DER GROSSE TAG DES ERICH BAUTZ BEI DER 4. ETAPPE 1937 AM BALLON D’ALSACE. AM ENDE STEHEN FÜR IHN DER ETAPPENSIEG UND DAS GELBE TRIKOT.

NACH DER RÜCKKEHR DER DEUTSCHEN 1955: JUNKERMANN, ALTIG, WOLFSHOHL, KUNDE

Der Zweite Weltkrieg hatte in Europa tiefe Gräben gerissen, und natürlich waren die Deutschen nach den unsäglichen Verbrechen des Nazi-Regimes in Frankreich nicht besonders beliebt. Auch Tour-Chef Jacques Goddet hatte nicht vergessen, dass Hitler eine Fortsetzung der Tour de France nach der Besetzung sozusagen unmöglich gemacht hatte, gleichzeitig aber die Deutschland-Tour wiederbeleben ließ – eine weitere Demütigung für Frankreich. Es war also kein Wunder, dass das Rennen 1947 ohne eine deutsche Mannschaft stattfand.

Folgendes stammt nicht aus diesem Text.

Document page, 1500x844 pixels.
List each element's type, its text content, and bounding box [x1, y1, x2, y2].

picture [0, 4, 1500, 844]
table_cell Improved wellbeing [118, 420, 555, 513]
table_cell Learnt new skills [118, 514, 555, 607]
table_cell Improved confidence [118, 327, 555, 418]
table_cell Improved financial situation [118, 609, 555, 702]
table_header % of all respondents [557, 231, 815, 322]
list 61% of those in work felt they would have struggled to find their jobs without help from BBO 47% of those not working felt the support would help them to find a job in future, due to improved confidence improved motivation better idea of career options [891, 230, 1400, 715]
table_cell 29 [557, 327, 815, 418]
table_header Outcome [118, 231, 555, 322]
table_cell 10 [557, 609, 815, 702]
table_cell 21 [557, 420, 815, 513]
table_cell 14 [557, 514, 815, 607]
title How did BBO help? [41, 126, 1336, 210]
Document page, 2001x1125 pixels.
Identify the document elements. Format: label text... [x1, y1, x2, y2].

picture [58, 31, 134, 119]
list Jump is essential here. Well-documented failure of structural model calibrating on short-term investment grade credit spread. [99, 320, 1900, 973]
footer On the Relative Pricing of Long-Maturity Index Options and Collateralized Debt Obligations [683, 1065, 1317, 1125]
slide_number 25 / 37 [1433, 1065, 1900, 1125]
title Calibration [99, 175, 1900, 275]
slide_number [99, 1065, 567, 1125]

Und das blieb sieben weiter Jahre so, ehe die Nachbarnation dann 1955 nach Frankreich zurückkam. Heinz Müller, der Weltmeister von 1952 aus Schwenningen, und der Bielefelder Profi Günther Pankoke durften in einer unter luxemburgischer Führung fahrenden internationalen Mannschaft um den Jungstar Charly Gaul an den Start gehen. Müller gab schon nach vier Etappen auf. Pankoke räumte später ein, dass er sich von dem Moment an ziemlich verloren vorkam und nach den Etappen oft den recht eisigen Hauch verspürte, der den Deutschen in dieser Zeit in Frankreich häufig noch entgegen wehte. Er hielt trotzdem durch und beendete das Rennen immerhin als 37.

DEUTSCHE PROFIS ZURÜCK BEI DER TOUR. GÜNTHER PANKOKE 1955 BEIM EINZELZEITFAHREN DER 21. ETAPPE VON CHATELLERAULT NACH TOURS.